Peter Tripp, a radio DJ, decided to stay awake for 200 hours, broadcasting his regular show at its regular time, as a publicity stunt. Officially, it was a charity drive for the March Of Dimes; Tripp would sit out in a booth in Times Square, and people could pledge money to the cause. It was also a valuable scientific opportunity — knowing that the stunt would take stimulants to stay awake, and knowing that it could be dangerous, the station contacted sleep researchers to monitor Tripp and keep him awake.

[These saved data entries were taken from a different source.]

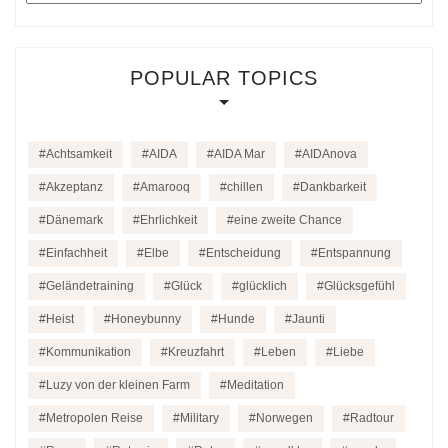
POPULAR TOPICS
Achtsamkeit
AIDA
AIDA Mar
AIDAnova
Akzeptanz
Amarooq
chillen
Dankbarkeit
Dänemark
Ehrlichkeit
eine zweite Chance
Einfachheit
Elbe
Entscheidung
Entspannung
Geländetraining
Glück
glücklich
Glücksgefühl
Heist
Honeybunny
Hunde
Jaunti
Kommunikation
Kreuzfahrt
Leben
Liebe
Luzy von der kleinen Farm
Meditation
Metropolen Reise
Military
Norwegen
Radtour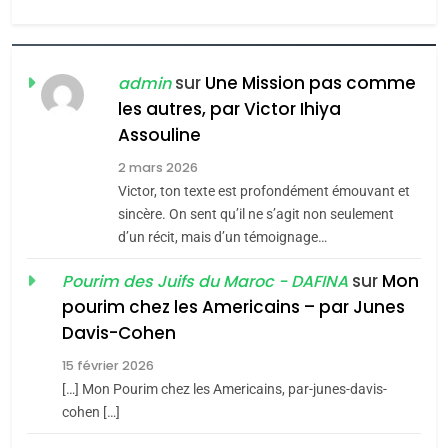
l’antisémitisme
6
FIÈRE, DIGNE ET RÉSILIENTE :
POURQUOI JE REVENDIQUE
sur
Une Mission pas comme
admin
MA JUDAÏTE par Thérèse
les autres, par Victor Ihiya
ISRAÉL
JUDAISME
Assouline
Zrihen-Dvir
7
2 mars 2026
CE QUI NOUS MANQUE –
Victor, ton texte est profondément émouvant et
Jacques Hadida
sincère. On sent qu’il ne s’agit non seulement
d’un récit, mais d’un témoignage…
JUDAISME
sur
Mon
Pourim des Juifs du Maroc - DAFINA
8
pourim chez les Americains – par Junes
Maroc : Les amandes de
Davis-Cohen
Tafraout, le miel de Tadla
15 février 2026
Azilal consacrés produits
DAFINA
MAROC
[…] Mon Pourim chez les Americains, par-junes-davis-
du terroir
cohen […]
1
Oeil ravageur – Vanessa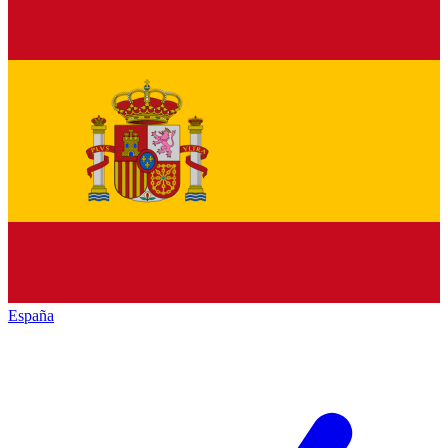
España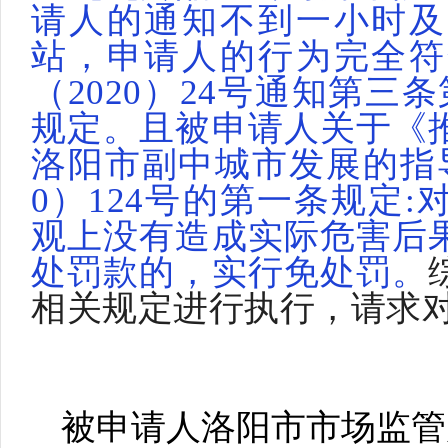
请人的通知不到一小时及
站，申请人的行为完全符
（
2020）24号通知第
规定。且被申请人关于《
洛阳市副中城市发展的指导
0）124号的第一条规定
观上没有造成实际危害后
处罚款的，实行免处罚。
相关规定进行执行，请求
被申请人洛阳市市场监管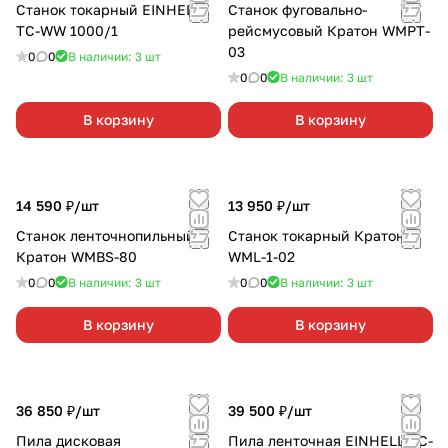
Станок токарный EINHELL
Станок фуговально-
TC-WW 1000/1
рейсмусовый Кратон WMPT-
03
0
0
В наличии: 3
шт
0
0
В наличии: 3
шт
В корзину
В корзину
14 590 ₽/
шт
13 950 ₽/
шт
Станок ленточнопильный
Станок токарный Кратон
Кратон WMBS-80
WML-1-02
0
0
В наличии: 3
шт
0
0
В наличии: 3
шт
В корзину
В корзину
36 850 ₽/
шт
39 500 ₽/
шт
Пила дисковая
Пила ленточная EINHELL TC-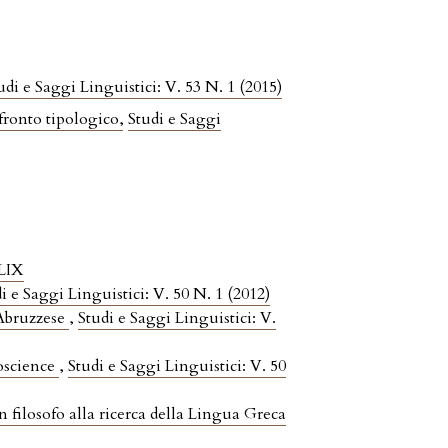
udi e Saggi Linguistici: V. 53 N. 1 (2015)
nfronto tipologico
,
Studi e Saggi
XLIX
i e Saggi Linguistici: V. 50 N. 1 (2012)
 Abruzzese
,
Studi e Saggi Linguistici: V.
roscience
,
Studi e Saggi Linguistici: V. 50
filosofo alla ricerca della Lingua Greca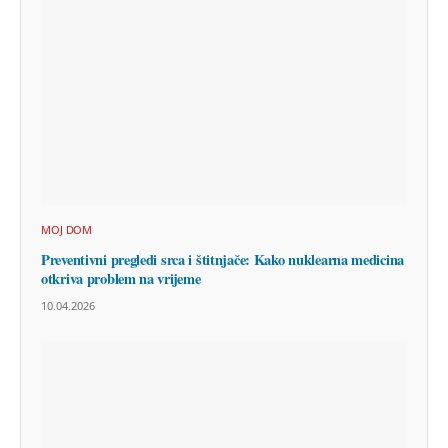
MOJ DOM
Preventivni pregledi srca i štitnjače: Kako nuklearna medicina
otkriva problem na vrijeme
10.04.2026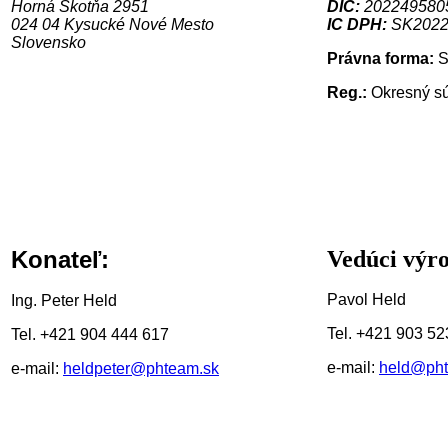
Horná Skotňa 2951
DIC:
202249580
024 04 Kysucké Nové Mesto
IC DPH:
SK2022
Slovensko
Právna forma:
S
Reg.:
Okresný súd
Konateľ:
Vedúci výr
Pavol Held
Ing. Peter Held
Tel. +421 903 52
Tel. +421 904 444 617
e-mail:
held@pht
e-mail:
heldpeter@phteam.sk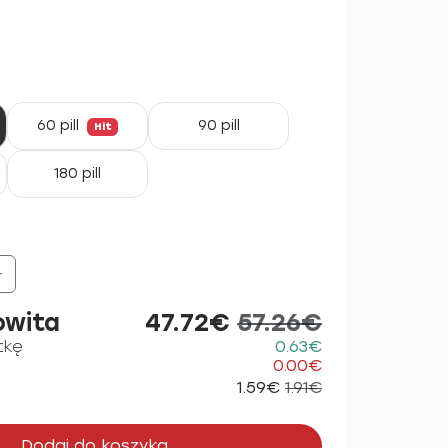
60 pill
90 pill
Hit
180 pill
+
owita
47.72€
57.26€
tkę
0.63€
0.00€
1.59€
1.91€
Dodaj do koszyka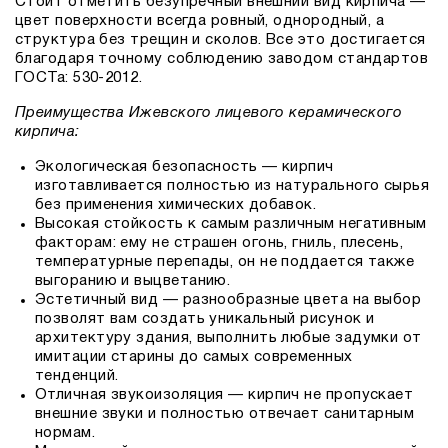
Стоит отметить безупречный внешний вид кирпича —
цвет поверхности всегда ровный, однородный, а
структура без трещин и сколов. Все это достигается
благодаря точному соблюдению заводом стандартов
ГОСТа: 530-2012.
Преимущества Ижевского лицевого керамического
кирпича:
Экологическая безопасность — кирпич
изготавливается полностью из натурального сырья
без применения химических добавок.
Высокая стойкость к самым различным негативным
факторам: ему не страшен огонь, гниль, плесень,
температурные перепады, он не поддается также
выгоранию и выцветанию.
Эстетичный вид — разнообразные цвета на выбор
позволят вам создать уникальный рисунок и
архитектуру здания, выполнить любые задумки от
имитации старины до самых современных
тенденций.
Отличная звукоизоляция — кирпич не пропускает
внешние звуки и полностью отвечает санитарным
нормам.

Researchers took shifts, sitting with Tripp both to make sure he wasn’t in physical danger and to keep him from sleeping.
Amazingly, most of the way through the ordeal, Tripp was able to do his show fairly well. He pulled himself together to keep the DJ patter going. Outside of the show, he deteriorated. After about a hundred hours of wakefulness, Tripp was no longer able to get through simple math problems or recite the alphabet. After 120 hours, he began having hallucinations. He walked into a nearby hotel room to shower and change, and, when he opened a chest of drawers for his clothes, saw flames shooting out of the open drawer. At first he thought that the scientists had set the fire, trying to prank him or make him drop out of the contest. Then he began believing the scientists were in a conspiracy against him, and wanted to frame him for a crime. When one scientist, a stuffy dresser, came up to him, Tripp believed that the man was an undertaker come to bury him, and ran away into the street. –Esther Ingliss-Arkell

Fiction Writing Prompt: Write a story where sleep deprivation drives the plot.

Journaling Prompt: How do you react when you don’t get enough sleep?

Art Prompt: Sleep deprivation

Non-Fiction / Speechwriting Prompt: Tell your audience about the importance of sleep and the health effects of chronic sleep deprivation.